----- GIVEN RECORDS

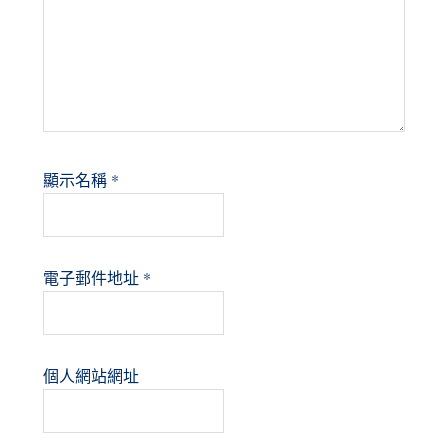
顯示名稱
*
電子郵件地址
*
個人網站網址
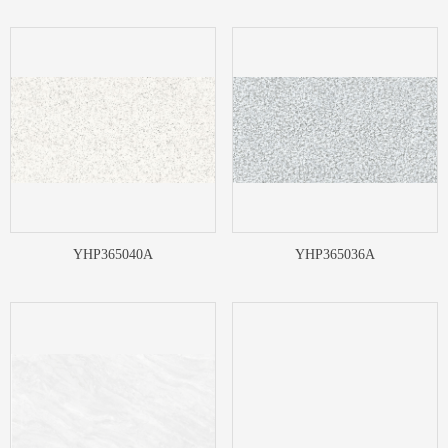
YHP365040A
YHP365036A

----------
----- GIVEN RECORDS

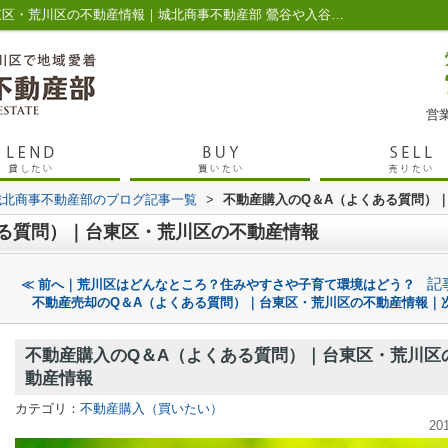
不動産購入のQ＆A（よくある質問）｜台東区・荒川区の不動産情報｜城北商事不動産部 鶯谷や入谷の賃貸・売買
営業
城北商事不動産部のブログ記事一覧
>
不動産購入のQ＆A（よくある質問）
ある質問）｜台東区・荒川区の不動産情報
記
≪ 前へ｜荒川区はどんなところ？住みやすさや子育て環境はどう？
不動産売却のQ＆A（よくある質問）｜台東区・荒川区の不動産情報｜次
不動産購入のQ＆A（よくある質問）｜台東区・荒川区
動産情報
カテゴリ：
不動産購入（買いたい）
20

----------
----- GIVEN RECORDS

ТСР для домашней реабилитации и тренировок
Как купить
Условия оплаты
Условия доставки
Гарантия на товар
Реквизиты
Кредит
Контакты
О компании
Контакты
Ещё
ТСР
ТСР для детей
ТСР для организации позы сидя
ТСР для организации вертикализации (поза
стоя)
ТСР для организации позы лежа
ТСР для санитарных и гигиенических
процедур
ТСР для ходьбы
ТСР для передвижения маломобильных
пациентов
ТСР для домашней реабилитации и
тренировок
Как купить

----------

* WHAT THIS TASK INVOLVES
Report each line in the data that holds the word "позы".

* ANSWER TO THIS PROBLEM
ТСР для организации позы сидя
ТСР для организации позы лежа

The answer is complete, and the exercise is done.